Ora la sesta sezione della Cassazione ha accolto il ricorso della Procura di Palermo, scritto dal procuratore aggiunto Paolo Guido e dal sostituto Gianluca De Leo: la posizione di Leone e il suo passaggio dalla cella a casa vanno sottoposti a un nuovo giudizio del riesame di Palermo, ovviamente con un altro collegio. “L’apporto consapevolmente fornito alla persona di Messina Denaro – scrive il giudice relatore Ombretta Di Giovine – non poteva non tradursi in un altrettanto doloso contributo all’associazione da questi capeggiata. Che, come osservato dal pm nel suo ricorso, sarebbe stata messa a repentaglio dall’arresto del suo capo”.

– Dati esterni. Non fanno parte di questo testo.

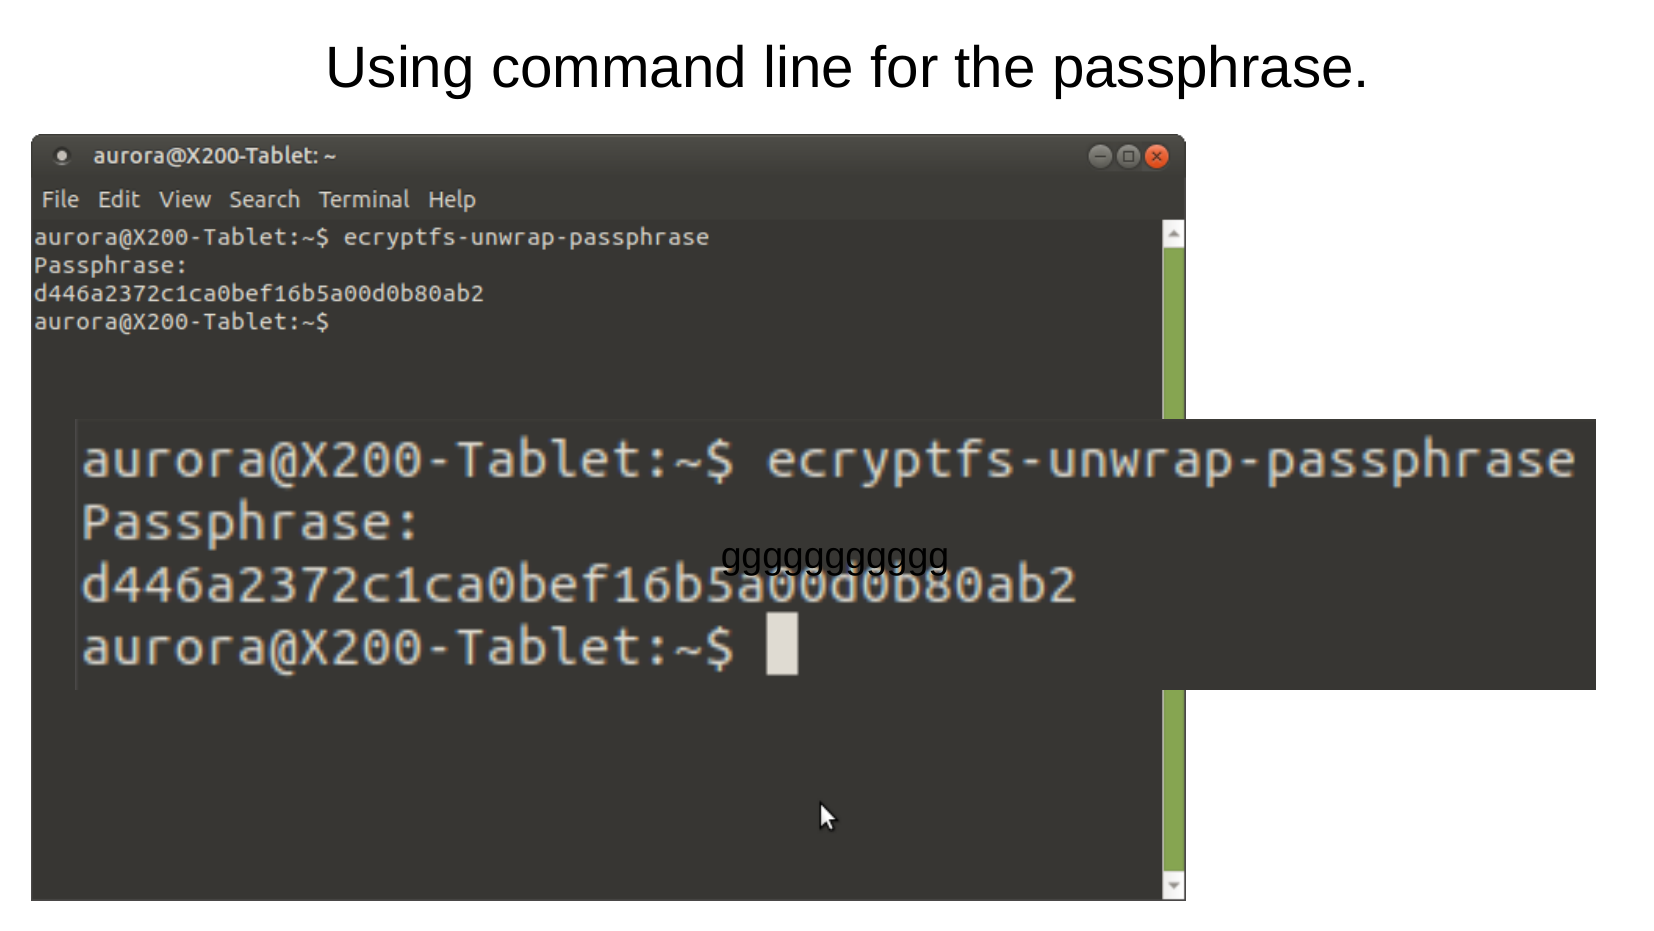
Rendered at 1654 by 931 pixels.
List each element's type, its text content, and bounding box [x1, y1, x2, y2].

title Using command line for the passphrase. [35, 21, 1626, 115]
picture [31, 134, 1596, 901]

Proprio sulla valutazione dell’importanza del contributo, il collegio presieduto da Pierluigi Di Stefano concorda del tutto con la Dda di Palermo: il cellulare “pulito” – cioè intestato a un prestanome – che dava la possibilità di connettersi a Internet e alla messaggistica difficilmente intercettabile, non serviva solo per i contatti tra il latitante ricoverato e il suo favoreggiatore Andrea Bonafede classe ’69, impiegato del Comune di Campobello di Mazara (Trapani) recentemente condannato.

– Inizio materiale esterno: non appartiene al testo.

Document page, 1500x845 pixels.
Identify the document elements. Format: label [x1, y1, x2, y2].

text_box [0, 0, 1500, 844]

E sostenere, come ha fatto il riesame, che Leone “abbia manifestato un’allarmante disponibilità nei confronti del sodalizio mafioso”, per poi affermare che in fondo il suo comportamento fu occasionale, al momento del ricovero di Messina Denaro, è “contraddittorio”. La Cassazione si spinge infatti a sostenere che a carico dell’indagato si potrebbe persino configurare “l’ipotesi partecipativa”: non più il concorso esterno, ma l’associazione mafiosa.